WHAT YOU HAVE TO DO: Retype all of the material below word for word, leaving the pictures out of your answer.

INFORMATION PROVIDED:
+-------+
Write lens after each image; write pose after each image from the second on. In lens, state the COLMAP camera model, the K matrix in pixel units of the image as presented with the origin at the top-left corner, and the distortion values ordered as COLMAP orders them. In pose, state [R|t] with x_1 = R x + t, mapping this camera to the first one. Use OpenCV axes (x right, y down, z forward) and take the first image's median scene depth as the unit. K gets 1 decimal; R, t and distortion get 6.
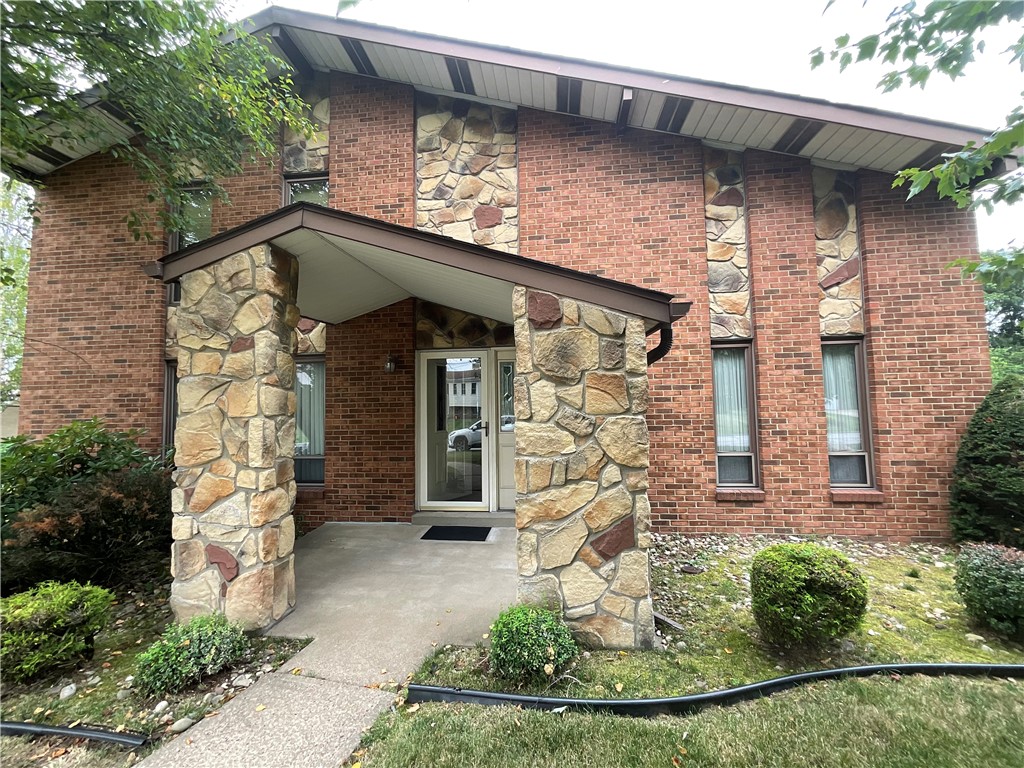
lens RADIAL K [[410.2, 0, 512.0], [0, 410.2, 384.0], [0, 0, 1]] dist [0.000490, 0.000521]
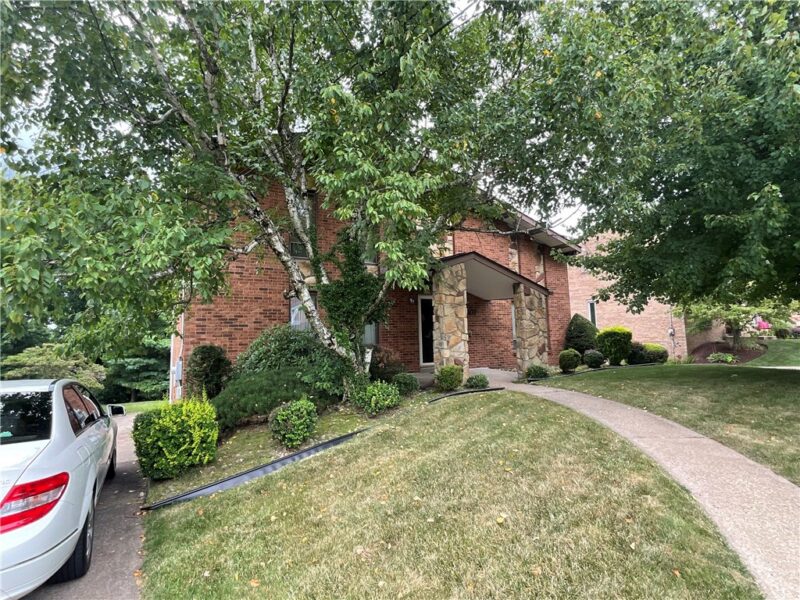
lens RADIAL K [[397.1, 0, 400.0], [0, 397.1, 300.0], [0, 0, 1]] dist [0.002013, 0.000093]
pose [[0.803294, 0.051792, 0.593327, -1.785827], [-0.019936, 0.997992, -0.060125, 0.087652], [-0.595249, 0.036469, 0.802713, -0.729228]]
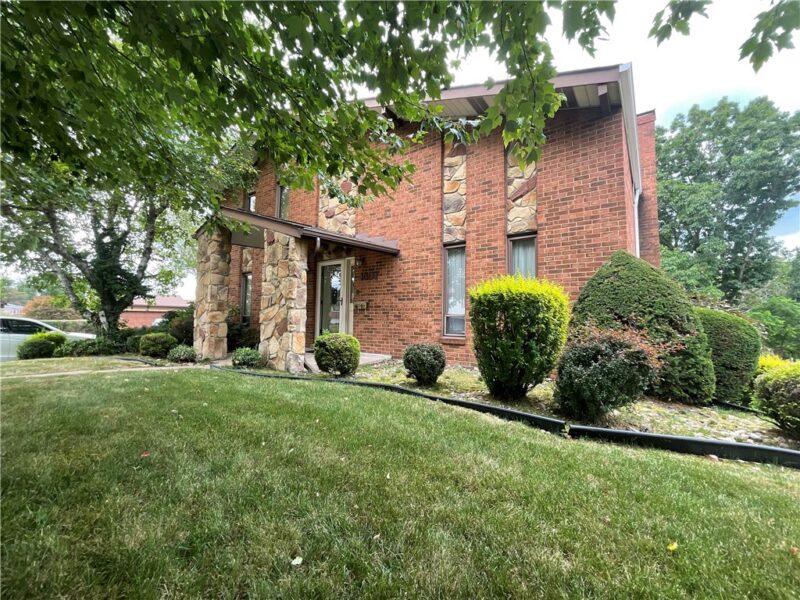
+-------+
THE COMPLETED TASK:
Write lens after each image; write pose after each image from the second on. In lens, state the COLMAP camera model, the K matrix in pixel units of the image as presented with the origin at the top-left corner, and the distortion values ordered as COLMAP orders them. In pose, state [R|t] with x_1 = R x + t, mapping this camera to the first one. Use OpenCV axes (x right, y down, z forward) and take the first image's median scene depth as the unit. K gets 1 decimal; R, t and distortion get 6.
lens RADIAL K [[410.2, 0, 512.0], [0, 410.2, 384.0], [0, 0, 1]] dist [0.000490, 0.000521]
lens RADIAL K [[397.1, 0, 400.0], [0, 397.1, 300.0], [0, 0, 1]] dist [0.002013, 0.000093]
pose [[0.803294, 0.051792, 0.593327, -1.785827], [-0.019936, 0.997992, -0.060125, 0.087652], [-0.595249, 0.036469, 0.802713, -0.729228]]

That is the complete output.